#### WORK INSTRUCTIONS:
From the passage on PhD career outcomes below, list every numbered law it names, with each law's number and full title, in numerical order.

The conversations changed. Not because his knowledge improved – it was already strong. Because the way he held and expressed that knowledge had shifted.
“I see myself as someone who can bridge the gap between academia and industry — someone who can speak both languages and contribute in a unique way. I’ve become more confident and more strategic in how I approach my career and my future.”
– Peyman
Canon laws in operation:
→ Law 1 — Fear Collapses Strategic Range: The facial expressions moment is what Law 1 produces – effort without traction, because the strategic range has been narrowed to what feels safe rather than what fits.
→ Law 5 — Strategy Only Works After Identity Realigns: Peyman’s industry presence changed after his professional identity expanded – not after his tactics improved.
→ Law 2 — Purpose Is Decision Intelligence, Not Motivation: The bridge identity – someone who can speak both languages – gave Peyman a filter for decisions that mere confidence-building could not have provided.
Outcome: When Clarity Converts
Law 3 — Clarity Precedes Confidence
LAW 3 — CLARITY PRECEDES CONFIDENCE
“Within a few weeks I completed three interviews and received three offers for the roles I applied for. One offer came within an hour of the interview. The coaching didn’t just help me get offers – it helped me understand the hiring process and approach my career with confidence and clarity.”
— Sarah | Program Manager
Three interviews. Three offers. One within an hour. Sarah’s outcome is the clearest possible illustration of what changes when the sequence is corrected: not marginally improved conversion, but near-complete conversion. That is what clarity built on a resolved Inner Game produces.
Outcome: When Identity Realigns
Law 5 — Strategy Only Works After Identity Realigns
LAW 5 — STRATEGY ONLY WORKS AFTER IDENTITY REALIGNS
“Having a PhD now feels like an asset, not something I need to explain away. I feel closure on that chapter. It brought me here. And now I know I have what it takes to build the career I want — with clarity and confidence.”
— Lauren | PhD Graduate — now in a Management Role
Lauren’s framing is precise: the PhD stopped being something to explain away and became something that brought her here. That is the identity shift that Law 5 describes – from an academic credential treated as a liability to an owned part of a coherent professional identity.
Outcome: When Strategic Patience Replaces Survival Urgency
Law 4 — Survival Decisions Create Future Crises
LAW 4 — SURVIVAL DECISIONS CREATE FUTURE CRISES
“I was about to accept a position out of desperation – not because it was right, but because I was exhausted and scared. Working through the framework with Don made me realize that taking that role would have set me back, not forward. I waited. A better opportunity emerged. I am now in a role that matches who I actually am.”
— Brendan | PhD Graduate
This is Law 4 documented in real time: a decision that would have been made from survival anxiety, interrupted by framework clarity. Brendan’s outcome – a role that matches who he actually is – was made possible by not making the decision that exhaustion was pushing her toward.
A Note on These Outcomes
These are not selected to imply that every PhD career transition resolves in 10 weeks or produces three simultaneous offers. They are selected because they are specific, attributed, and traceable to identifiable shifts in the Career Decision Canon sequence.
What they have in common is not the speed or the number of offers. What they have in common is the point at which outcomes became possible: after direction was clear, after identity had stabilized, after fear was no longer running the decision architecture.

#### AVAILABLE DATA:
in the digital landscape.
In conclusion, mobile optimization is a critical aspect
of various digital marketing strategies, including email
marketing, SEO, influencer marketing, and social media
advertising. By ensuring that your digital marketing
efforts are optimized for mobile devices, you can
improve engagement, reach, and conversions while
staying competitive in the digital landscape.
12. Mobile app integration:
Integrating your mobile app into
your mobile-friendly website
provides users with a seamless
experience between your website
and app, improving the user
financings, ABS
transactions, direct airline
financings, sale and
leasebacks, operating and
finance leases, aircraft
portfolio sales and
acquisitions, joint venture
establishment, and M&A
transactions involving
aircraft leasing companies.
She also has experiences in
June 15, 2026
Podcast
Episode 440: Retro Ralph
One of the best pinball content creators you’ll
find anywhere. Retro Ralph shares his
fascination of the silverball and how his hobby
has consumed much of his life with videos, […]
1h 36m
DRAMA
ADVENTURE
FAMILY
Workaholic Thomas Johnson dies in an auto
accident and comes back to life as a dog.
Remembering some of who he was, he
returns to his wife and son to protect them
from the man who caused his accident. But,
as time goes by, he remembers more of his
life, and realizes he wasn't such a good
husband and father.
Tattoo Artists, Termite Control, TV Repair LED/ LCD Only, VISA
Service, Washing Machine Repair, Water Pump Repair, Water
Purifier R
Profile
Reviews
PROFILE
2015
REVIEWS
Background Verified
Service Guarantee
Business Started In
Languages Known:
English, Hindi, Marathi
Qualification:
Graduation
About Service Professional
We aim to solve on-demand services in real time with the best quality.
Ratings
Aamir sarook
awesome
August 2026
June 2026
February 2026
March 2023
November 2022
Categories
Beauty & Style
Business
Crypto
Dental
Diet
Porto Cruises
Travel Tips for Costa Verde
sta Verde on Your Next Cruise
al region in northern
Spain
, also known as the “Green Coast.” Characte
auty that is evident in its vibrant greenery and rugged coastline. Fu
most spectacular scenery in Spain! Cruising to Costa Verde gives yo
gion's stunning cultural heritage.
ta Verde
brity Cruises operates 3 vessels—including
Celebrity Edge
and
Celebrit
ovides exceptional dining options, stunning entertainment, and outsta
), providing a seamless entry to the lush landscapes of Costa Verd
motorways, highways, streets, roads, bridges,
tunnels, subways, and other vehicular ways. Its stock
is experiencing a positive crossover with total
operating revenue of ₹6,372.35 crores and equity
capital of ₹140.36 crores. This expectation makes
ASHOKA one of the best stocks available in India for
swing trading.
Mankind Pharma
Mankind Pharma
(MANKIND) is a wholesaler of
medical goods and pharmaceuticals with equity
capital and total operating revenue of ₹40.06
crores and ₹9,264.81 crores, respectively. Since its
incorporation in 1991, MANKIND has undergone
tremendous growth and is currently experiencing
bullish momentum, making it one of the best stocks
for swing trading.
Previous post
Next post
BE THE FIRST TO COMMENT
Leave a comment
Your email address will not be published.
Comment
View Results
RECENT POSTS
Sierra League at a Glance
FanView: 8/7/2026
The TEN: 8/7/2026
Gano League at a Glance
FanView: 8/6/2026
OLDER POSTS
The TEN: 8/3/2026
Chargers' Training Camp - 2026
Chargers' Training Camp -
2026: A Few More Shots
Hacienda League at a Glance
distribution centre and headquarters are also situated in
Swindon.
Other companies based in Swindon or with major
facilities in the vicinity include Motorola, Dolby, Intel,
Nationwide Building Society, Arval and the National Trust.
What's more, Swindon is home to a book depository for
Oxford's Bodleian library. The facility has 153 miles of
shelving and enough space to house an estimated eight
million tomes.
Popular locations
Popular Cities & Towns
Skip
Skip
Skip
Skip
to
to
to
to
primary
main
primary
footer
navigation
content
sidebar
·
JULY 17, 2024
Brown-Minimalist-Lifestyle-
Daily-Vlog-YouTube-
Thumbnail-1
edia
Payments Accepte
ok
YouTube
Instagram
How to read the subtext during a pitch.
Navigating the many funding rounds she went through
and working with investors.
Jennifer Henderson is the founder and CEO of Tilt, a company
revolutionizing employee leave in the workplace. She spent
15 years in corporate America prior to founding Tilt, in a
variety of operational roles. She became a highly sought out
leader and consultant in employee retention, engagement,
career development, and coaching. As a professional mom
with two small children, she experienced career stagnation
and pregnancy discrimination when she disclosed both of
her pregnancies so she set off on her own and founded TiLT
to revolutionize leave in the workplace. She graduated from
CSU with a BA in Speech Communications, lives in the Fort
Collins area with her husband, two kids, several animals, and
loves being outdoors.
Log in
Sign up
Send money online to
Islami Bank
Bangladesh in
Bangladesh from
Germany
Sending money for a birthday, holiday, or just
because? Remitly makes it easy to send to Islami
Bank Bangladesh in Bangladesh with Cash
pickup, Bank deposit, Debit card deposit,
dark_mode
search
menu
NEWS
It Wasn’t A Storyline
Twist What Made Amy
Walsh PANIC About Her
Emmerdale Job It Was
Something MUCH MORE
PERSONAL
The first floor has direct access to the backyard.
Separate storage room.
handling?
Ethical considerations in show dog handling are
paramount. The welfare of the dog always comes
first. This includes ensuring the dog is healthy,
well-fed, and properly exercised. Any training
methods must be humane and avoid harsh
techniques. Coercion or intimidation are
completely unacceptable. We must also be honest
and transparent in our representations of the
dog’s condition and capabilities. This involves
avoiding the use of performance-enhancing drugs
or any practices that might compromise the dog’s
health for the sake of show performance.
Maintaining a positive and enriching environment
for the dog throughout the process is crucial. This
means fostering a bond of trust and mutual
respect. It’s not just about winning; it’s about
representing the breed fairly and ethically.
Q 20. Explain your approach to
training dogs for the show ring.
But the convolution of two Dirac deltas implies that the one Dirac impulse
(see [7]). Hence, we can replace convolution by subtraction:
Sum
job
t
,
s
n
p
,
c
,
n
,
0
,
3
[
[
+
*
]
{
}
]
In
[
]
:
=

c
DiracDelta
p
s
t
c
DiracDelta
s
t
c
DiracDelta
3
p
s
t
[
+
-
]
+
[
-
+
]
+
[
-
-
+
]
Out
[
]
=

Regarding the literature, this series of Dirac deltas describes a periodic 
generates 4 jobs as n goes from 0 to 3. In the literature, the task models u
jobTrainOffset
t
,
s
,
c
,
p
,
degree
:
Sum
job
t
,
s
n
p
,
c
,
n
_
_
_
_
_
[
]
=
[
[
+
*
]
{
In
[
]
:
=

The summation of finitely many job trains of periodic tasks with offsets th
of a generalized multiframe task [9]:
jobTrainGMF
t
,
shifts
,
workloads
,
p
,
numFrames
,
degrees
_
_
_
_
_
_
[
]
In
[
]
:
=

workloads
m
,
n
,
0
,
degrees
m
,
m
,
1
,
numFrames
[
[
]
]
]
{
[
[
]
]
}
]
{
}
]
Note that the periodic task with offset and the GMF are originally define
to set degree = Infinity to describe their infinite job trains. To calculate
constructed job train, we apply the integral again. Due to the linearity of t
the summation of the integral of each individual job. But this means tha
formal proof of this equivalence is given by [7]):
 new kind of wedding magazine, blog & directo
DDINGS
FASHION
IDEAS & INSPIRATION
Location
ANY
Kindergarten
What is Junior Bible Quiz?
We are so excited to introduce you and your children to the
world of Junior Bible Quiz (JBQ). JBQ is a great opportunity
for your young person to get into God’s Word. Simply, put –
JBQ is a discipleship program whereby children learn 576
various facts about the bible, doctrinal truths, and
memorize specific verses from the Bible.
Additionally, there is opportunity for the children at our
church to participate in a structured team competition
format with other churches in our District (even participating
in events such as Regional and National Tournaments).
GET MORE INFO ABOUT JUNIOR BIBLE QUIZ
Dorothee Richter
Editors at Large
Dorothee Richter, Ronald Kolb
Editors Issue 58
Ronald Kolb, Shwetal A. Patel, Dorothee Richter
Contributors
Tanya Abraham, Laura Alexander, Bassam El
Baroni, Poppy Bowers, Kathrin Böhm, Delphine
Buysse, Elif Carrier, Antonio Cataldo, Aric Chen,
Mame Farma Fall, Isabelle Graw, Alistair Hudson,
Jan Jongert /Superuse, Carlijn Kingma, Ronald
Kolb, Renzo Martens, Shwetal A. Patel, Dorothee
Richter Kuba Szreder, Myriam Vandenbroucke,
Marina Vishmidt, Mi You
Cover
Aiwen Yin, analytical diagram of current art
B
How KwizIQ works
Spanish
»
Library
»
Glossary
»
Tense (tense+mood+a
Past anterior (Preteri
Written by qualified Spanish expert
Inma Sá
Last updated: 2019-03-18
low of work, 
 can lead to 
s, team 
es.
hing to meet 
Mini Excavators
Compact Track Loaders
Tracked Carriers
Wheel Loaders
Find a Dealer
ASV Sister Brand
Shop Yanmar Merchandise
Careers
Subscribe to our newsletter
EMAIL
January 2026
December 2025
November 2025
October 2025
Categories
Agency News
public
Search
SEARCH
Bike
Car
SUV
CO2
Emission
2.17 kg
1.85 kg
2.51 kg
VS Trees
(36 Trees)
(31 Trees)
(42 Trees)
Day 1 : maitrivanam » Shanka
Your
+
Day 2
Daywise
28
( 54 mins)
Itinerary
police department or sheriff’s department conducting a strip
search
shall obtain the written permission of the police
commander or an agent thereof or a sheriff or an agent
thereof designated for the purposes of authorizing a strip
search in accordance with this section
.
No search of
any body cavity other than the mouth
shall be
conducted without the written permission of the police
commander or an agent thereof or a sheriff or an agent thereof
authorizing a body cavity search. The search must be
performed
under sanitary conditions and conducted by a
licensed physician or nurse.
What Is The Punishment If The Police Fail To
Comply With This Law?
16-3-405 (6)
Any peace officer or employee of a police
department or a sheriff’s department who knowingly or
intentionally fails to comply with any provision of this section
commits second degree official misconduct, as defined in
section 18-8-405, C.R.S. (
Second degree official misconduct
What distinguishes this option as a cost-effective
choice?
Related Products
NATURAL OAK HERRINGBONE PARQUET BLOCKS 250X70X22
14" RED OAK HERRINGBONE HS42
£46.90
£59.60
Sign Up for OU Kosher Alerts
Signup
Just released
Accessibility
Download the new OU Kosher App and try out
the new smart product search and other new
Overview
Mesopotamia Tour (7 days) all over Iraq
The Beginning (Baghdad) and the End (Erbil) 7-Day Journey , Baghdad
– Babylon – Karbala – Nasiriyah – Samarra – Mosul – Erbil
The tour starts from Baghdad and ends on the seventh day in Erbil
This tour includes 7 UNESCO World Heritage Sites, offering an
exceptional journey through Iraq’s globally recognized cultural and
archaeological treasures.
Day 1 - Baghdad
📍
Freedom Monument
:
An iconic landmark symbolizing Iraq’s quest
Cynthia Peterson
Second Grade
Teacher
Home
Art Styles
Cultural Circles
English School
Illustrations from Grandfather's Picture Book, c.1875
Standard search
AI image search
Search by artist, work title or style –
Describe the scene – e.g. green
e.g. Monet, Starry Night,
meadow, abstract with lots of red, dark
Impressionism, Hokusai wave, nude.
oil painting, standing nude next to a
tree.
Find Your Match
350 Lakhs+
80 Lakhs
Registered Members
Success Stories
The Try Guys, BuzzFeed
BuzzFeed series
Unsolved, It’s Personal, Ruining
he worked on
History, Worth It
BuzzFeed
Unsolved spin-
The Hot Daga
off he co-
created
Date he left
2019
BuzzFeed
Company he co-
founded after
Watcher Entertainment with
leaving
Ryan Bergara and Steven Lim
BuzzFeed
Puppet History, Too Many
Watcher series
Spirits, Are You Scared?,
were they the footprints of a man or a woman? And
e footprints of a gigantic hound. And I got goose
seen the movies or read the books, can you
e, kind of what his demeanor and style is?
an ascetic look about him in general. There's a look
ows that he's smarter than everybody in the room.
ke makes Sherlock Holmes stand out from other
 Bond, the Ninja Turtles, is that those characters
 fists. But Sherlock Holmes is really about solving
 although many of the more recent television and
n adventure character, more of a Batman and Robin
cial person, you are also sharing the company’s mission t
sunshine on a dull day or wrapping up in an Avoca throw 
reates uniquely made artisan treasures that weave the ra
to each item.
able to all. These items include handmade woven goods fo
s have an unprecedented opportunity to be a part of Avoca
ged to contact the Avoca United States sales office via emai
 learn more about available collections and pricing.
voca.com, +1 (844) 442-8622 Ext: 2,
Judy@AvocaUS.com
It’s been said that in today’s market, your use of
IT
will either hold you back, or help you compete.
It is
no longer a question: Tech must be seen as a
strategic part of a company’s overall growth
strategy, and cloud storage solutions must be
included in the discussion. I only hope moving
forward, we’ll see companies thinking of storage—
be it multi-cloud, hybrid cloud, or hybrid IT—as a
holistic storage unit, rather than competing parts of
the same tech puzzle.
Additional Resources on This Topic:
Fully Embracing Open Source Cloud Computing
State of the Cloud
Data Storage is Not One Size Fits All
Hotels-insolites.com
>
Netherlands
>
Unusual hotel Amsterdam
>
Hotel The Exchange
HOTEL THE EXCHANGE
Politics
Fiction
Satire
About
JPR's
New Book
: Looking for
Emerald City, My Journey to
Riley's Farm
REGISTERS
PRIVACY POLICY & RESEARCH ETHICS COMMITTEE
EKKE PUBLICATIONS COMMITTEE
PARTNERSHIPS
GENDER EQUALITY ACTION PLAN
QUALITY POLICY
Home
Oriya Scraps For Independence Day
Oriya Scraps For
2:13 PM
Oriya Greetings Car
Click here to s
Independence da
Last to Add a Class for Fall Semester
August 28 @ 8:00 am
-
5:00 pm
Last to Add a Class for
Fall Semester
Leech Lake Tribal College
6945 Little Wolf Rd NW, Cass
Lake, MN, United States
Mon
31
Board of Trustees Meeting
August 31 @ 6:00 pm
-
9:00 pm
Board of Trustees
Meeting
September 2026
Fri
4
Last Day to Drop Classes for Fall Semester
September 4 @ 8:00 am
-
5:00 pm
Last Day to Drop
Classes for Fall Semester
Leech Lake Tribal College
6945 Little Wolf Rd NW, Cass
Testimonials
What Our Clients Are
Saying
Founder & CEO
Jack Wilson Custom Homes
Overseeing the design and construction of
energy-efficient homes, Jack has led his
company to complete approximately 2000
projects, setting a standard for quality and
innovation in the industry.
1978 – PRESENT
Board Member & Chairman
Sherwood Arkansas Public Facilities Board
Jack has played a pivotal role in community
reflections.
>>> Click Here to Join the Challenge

#### RESULT FOR THIS EXERCISE:
Law 1 — Fear Collapses Strategic Range
Law 2 — Purpose Is Decision Intelligence, Not Motivation
Law 3 — Clarity Precedes Confidence
Law 4 — Survival Decisions Create Future Crises
Law 5 — Strategy Only Works After Identity Realigns